Он потер свою бороду и замолчал.
— К чему ты ведешь? — Амброзий нахмурился. Любые загадки вызывали у него вспышки необоснованной ярости. Он заслужил ясности в этом мире.
— Лодегранс день и ночь добывает олово, — с готовностью сказал император. — Кузня и шахта работают без перерывов. Оно должно уже выпирать у него из глотки, лезть из ноздрей, это олово, — Вортигерн сжал кулаки, представляя, как душит обидчика. — Но дороги в Кантий пусты. Скажи, Амброзий…
— Зачем он копит олово в крепости?
— Нет, вовсе нет… Кому он отсылает его, если не на юго-восток?
И тут центурион понял, отчего императора раздирали изнутри злость и отчаяние. Вортигерн из Повиса был вынужден в одночасье признать две горькие истины. Первая, мучительная для гордости. Он был неправ, и братья бретвальды не предавали его. Ряды саксов действительно раскололись на две половины, и армия Лодегранса начала завоёвывать новое царство. Вторая же, ужасающая для рассудка. Теперь главный враг императора был скрыт от него и безымянен. Вот в чем была причина ярости Вортигерна.
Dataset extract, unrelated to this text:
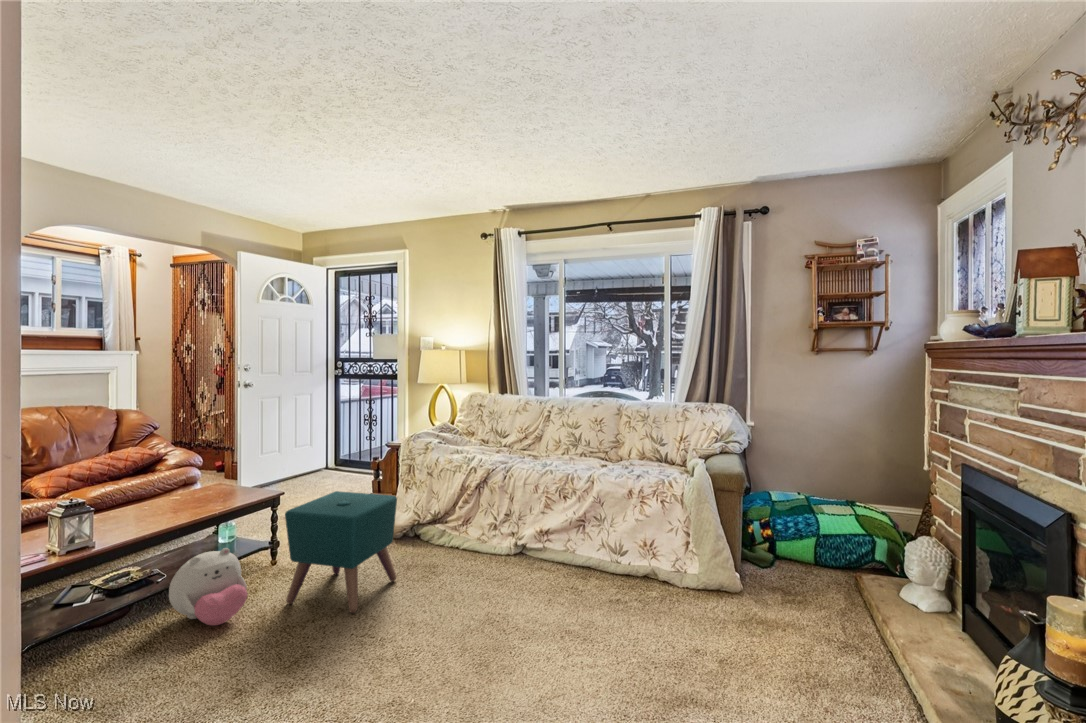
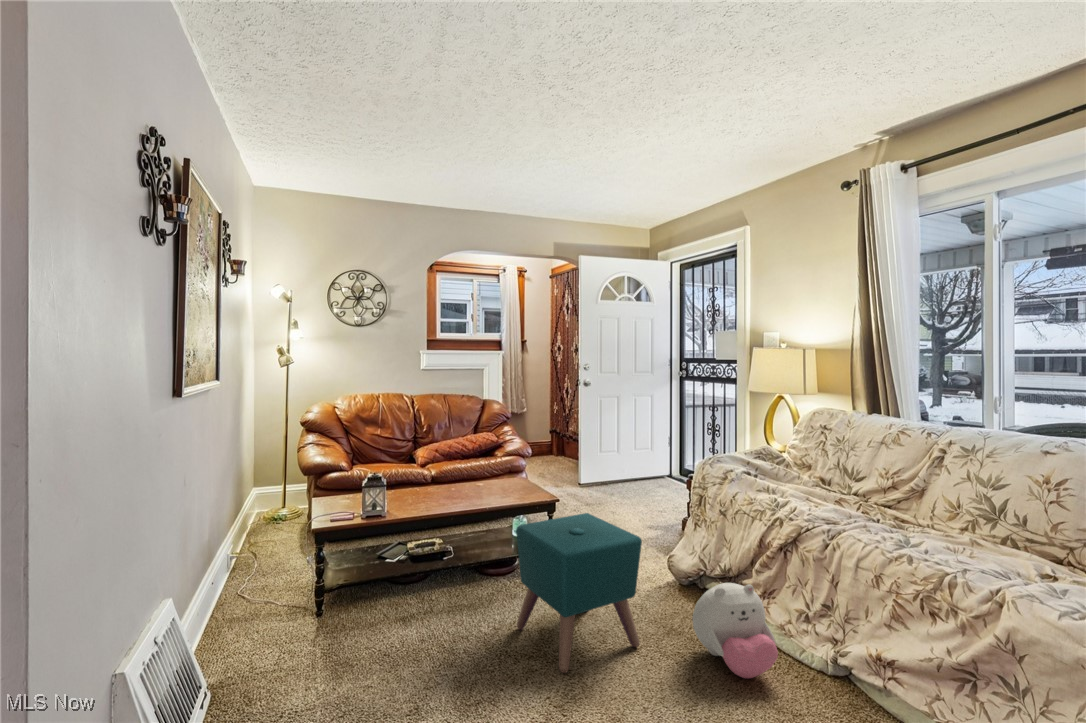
plush toy: present [169,548,248,625] -> present [693,583,778,678]

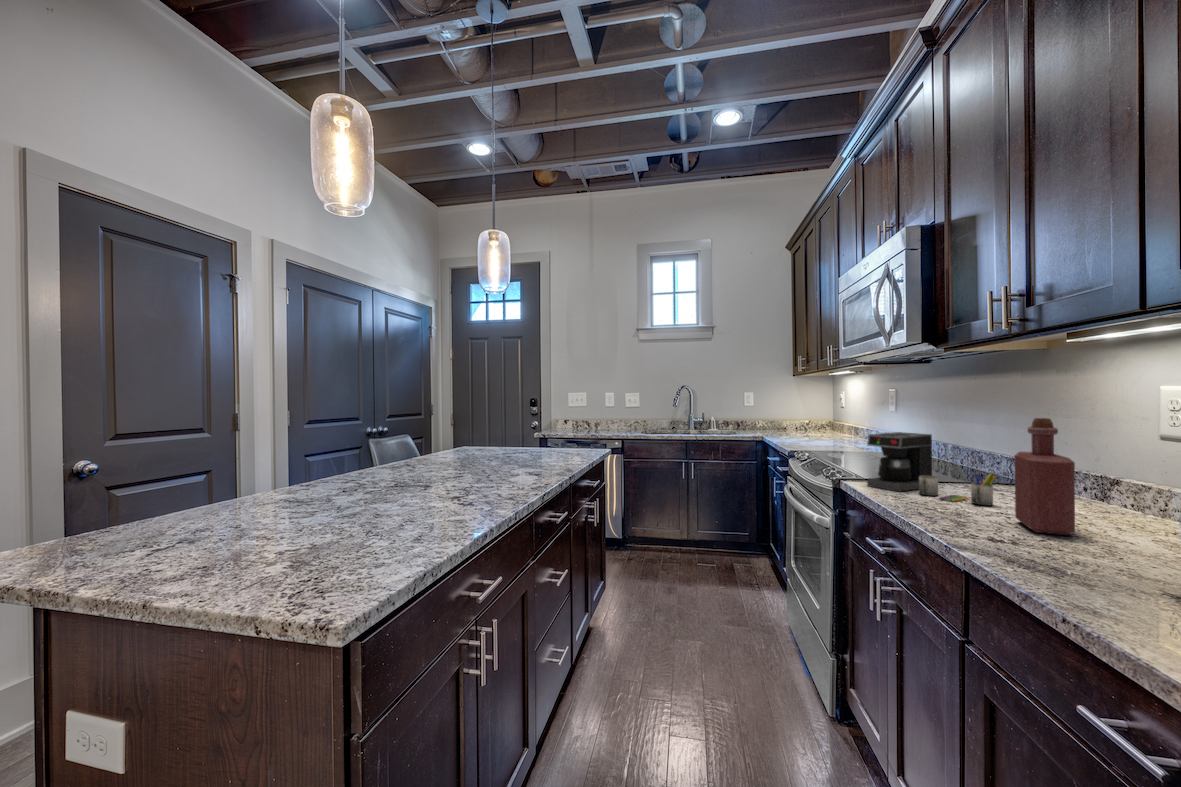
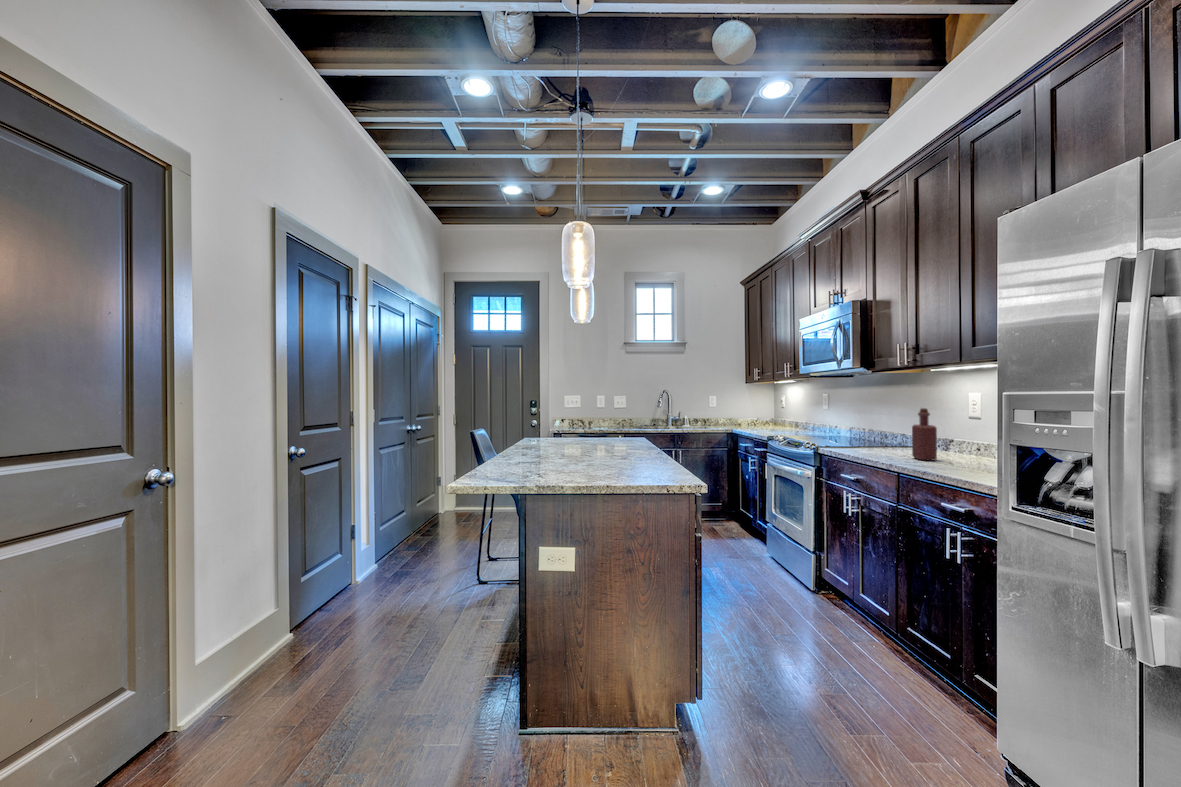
coffee maker: present [867,432,997,505] -> none [835,419,903,454]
— Кому, — тихо повторил Амброзий за императором.
— Большому войску, нет — даже отряду, сложно остаться незамеченными на пустоши, — Вортигерн потрепал лошадь по холке и оставил пастись. — Дальше пойдем пешком. Люди Лодегранса снуют здесь повсюду. И я не знаю, кому верить в Повисе. Я найду… найду, куда он вывозит мой касситерит.
Император походил на безумца — как раз такого, которого встретишь на пустошах, с горящим, огненным взглядом, обветренными щеками и прытью дикого зверя. Да, он не боится, такого не подстрелят из лука. Варвар-берсерк. Свое же будущее Амброзий считал до боли плачевным. Он хлопнул свою лошадку по крупу, надеясь, что та окажется мудрее его и сбежит. Темная крепость вокруг шахты становилась все ближе.
Центурион ступал за своим командиром след в след, уже не надеясь на лучшее. Промозглый рассвет пробирал до костей, туманно-белая дымка над шахтой исчезла, и из-под нее показались темные, покрытые копотью стены. Добывать металл — дело грязное.
— Мерзкое зрелище, — пробормотал он сквозь зубы, и по его спине прошла дрожь. Будто труп или призрак под свадебным покрывалом. Те же чувства вызывала у него жрица Морриган.